この時期は、中学1・2年生で習った基礎が固まり、かつ高校受験を本格的に意識し始める時期です。部活動も徐々に落ち着き、まとまった勉強時間を確保しやすくなります。この時期から、定期テスト対策だけでなく、入試を意識した学習にシフトしていくことで、大きな差をつけることができます。

具体的な対策方法

1. 中2の冬:基礎の総点検と応用への挑戦

  • 弱点科目の洗い出し:中学1・2年生の定期テストの成績や、実力テストの結果を分析し、自分の弱点科目を特定します。
  • 基礎固めの徹底:弱点科目の教科書や問題集をもう一度解き直し、曖昧な知識をなくすことが最優先です。
  • 応用問題への挑戦:教科書の発展問題や、入試の基礎レベルの問題集に少しずつ挑戦し始めましょう。

2. 中3の春~夏:入試レベルへの本格シフト

  • 問題集の切り替え:定期テスト対策用の問題集から、入試レベルの問題集に完全に切り替えます。特に、「分野横断型」や「思考力養成」を謳う問題集を積極的に選びましょう。
  • 演習量の確保:苦手な科目だけでなく、得意な科目も入試レベルの問題をたくさん解いて、応用力を高めます。
  • 模試の活用:定期的に模試を受け、自分の実力を客観的に把握しましょう。模試は、弱点を発見する最高のツールです。

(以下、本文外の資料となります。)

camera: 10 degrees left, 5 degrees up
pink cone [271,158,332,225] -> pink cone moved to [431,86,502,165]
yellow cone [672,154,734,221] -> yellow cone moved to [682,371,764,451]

間違えた問題は、なぜ間違えたのか、どうすれば解けたのかを徹底的に分析してください。

3. 中3の秋~冬:志望校に合わせた最終調整

  • 過去問演習:いよいよ志望校の過去問を解き始めます。まずは時間を測らずに解いてみて、志望校の出題傾向、難易度、時間配分を体で覚えましょう。
  • 弱点の再強化:過去問演習で浮き彫りになった弱点を徹底的に潰します。例えば、特定の分野の正答率が低いなら、その分野の問題集を重点的に解き直します。
  • 時間配分の練習:時間を測って過去問を解く練習を繰り返します。本番で力を出し切るためには、時間配分が非常に重要です。

まとめ

定期テストと高校入試のギャップは、決して超えられない壁ではありません。「定期テストは知識の確認、入試は知識の応用」という本質的な違いを理解し、中学2年生の冬から入試を意識した学習を始めることができれば、合格はぐっと近づきます。

大切なのは、「なぜ?」を常に考える学習姿勢です。単に答えを覚えるだけでなく、その背景にある原理や仕組みを理解しようとすることで、思考力と応用力は自然と身についていきます。

さあ、今日から入試対策を始め、定期テストとは一味違う「本当の学力」を身につけ、志望校合格を掴み取りましょう。